Jo Jenkins, Specialist Pharmacist (Patient Group Directions) SPS Medicines Use and Safety Division · Source NHS PGD Website · Published · Updated

This should be exceptional practice e.g. during organisational or service transition and should be for an agreed and limited period of no longer than one year. In line with the recommendations made in NICE MPG 2 (2017) the total valid period of a PGD should not exceed three years from the date the PGD was authorised.

Extension of expiry dates without review of a PGD is not without risk (e.g. licence of medicine may have changed/national guidance may have changed) but the organisation may deem this necessary where it is in the interests of patient safety; for example there may be a risk where withdrawing the PGD could result in significant service disruption and potential patient safety issues due to lack of access to medicines.

There should be agreed local processes for extension of expiry dates and this is an organisational not an individual responsibility.

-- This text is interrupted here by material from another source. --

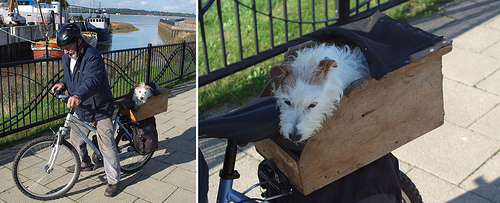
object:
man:
[53, 23, 123, 197]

If a period of extension is agreed, then this should be formally noted by the organisation alongside an agreed plan of action with timescales for review and re-approval of the PGD. The re-approval process should include a relevant audit of the PGD and its use.

It is not acceptable or legal for an individual practitioner to decide to use a PGD that has expired.

Organisations should ensure that all managers and practitioners working under the PGD are made aware of any expiry date extension of the PGD and any required action e.g. to commence review/audit.

Practitioners who do not wish to practice under a PGD that has had an extended expiry should discuss concerns with their manager in the first instance.